О милосердии - Луций Анней Сенека
Жестокость есть зло, меньше других отвечающее человеческому естеству и не подходящее мягкому характеру человека. Животная ярость — радоваться кровавым ранам; так, отбросив человечность, люди превращаются в лесных зверей. В чем разница, спрошу тебя, о Александр, бросить Лисимаха льву или своими зубами разорвать его? Твоя это пасть, твоя хищность! Как ты, должно быть, хотел сам иметь когти и челюсти, способные грызть человечье тело! Тебя уже не просят, чтобы рука, несущая верную смерть близким, принесла кому-то спасение, чтобы неистовый дух, не пресыщаемый бедами народов, насытился кровавыми убийствами: в твоем случае милосердием называется выбрать для своего друга палача из числа людей. Особенно отвратительной свирепость делает как раз то, что, выйдя за черту принятого, она переходит и границы общечеловеческого, изыскивает новые виды казни, призывает умы для изобретения орудий, которыми можно разнообразить и продлевать мучения, испытывает удовольствие от человеческих страданий. Тяжкая душевная болезнь жестокосердого достигает предела безумия именно в тот момент, когда его порок переходит в страсть и ему начинает нравиться убивать людей.

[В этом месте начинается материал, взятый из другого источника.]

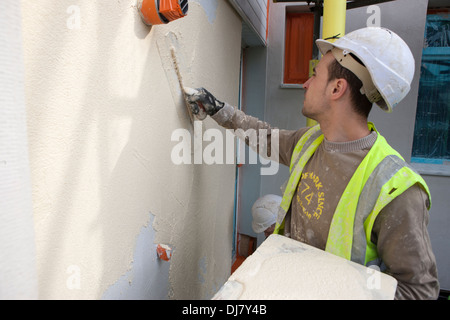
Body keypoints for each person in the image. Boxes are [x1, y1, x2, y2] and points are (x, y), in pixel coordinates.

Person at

За таким вождем идут по пятам готовый заговор, меч и яд: он должен опасаться столь многого, сколь многим сам опасен. И он не видит выхода: здесь — происки частных лиц, там — общая смута. Невеликое, затронувшее кого-то одного зло не приводит еще в движение целые города. Но если станет неистовствовать везде и угрожать всем, то отовсюду примет удары. Мелких змей не замечают, не ловят всем народом. Но когда какая-нибудь вырастает больше обычных размеров и превращается в чудовище, заражает источники ядовитой слюной, жжет дыханием и давит все вокруг себя, тогда на нее направляют баллисты. Маленькому беззаконию удается обманывать и убегать от суда, но с крупным все воюют сообща. Так, и один заболевший не вызовет испуга даже в своем доме, но если по частоте смертей ясно, что разразился мор, то крутом слышен крик, видно бегство, восстают на самих богов. Заметят пожар в каком-то одном доме — семья и соседи принесут воду и зальют огонь. Но на борьбу с распространившимся и охватившим множество домов пламенем выходит население нескольких районов города.
26
Жестокость частных лиц отмщалась руками рабов, причем сознававших неизбежность креста. Что уж говорить о жестоких тиранах, на которых ополчались народы и племена, в гневе за совершенное или в страхе перед будущим злом. Случалось, что на таких нападала их собственная стража, обращая против них те вероломство, порочность и беспощадность, которым от них же и научилась. Чего еще ждать от тех, кого сам научил дурному? Бесстыдство не долго будет повиноваться, греша в указанных ему пределах. Но представь не угрожаемую ничем жестокость. Каким будет ее царство? Повсюду горе, испуг, смятение. Даже радостей жизни боятся. На пиры идут в страхе сказать под хмельком что-то неугодное. Сидя на представлениях, дрожат, как бы не дать повод к обвинениям и страшному приговору. Пусть тратятся огромные средства, праздники устраиваются с королевским размахом, с привлечением прославленных мастеров, — кому понравится смотреть игры из камеры смертников? Боги милостивые, что же это за беда — убивать, мучать, наслаждаться звоном цепей и рубить согражданам головы, везде потоками лить кровь, одним своим видом пугать и гнать! Не иной была бы жизнь под властью львов и медведей или если царствовать над нами поручили бы змеям и другим самым вредоносным животным. Впрочем, эти существа, лишенные способности мыслить и осуждаемые человеком за лютый нрав, своих обычно не трогают. Дикие звери не боятся зла от сродников. А лютость тех людей даже свойство́ не останавливает, и на друзей набрасываются столь же яростно, по мере практики <все меньше> отличая своих от чужих. Змеиным извивом он перекидывается от убийств отдельных лиц к уничтожению народов, полагает могуществом поджигать дома и пускать под плуг древние города. Велеть казнить одного-двух для него уже не по-царски: подняв на меч целую артель несчастных, считает жестокость удовлетворенной по достоинству.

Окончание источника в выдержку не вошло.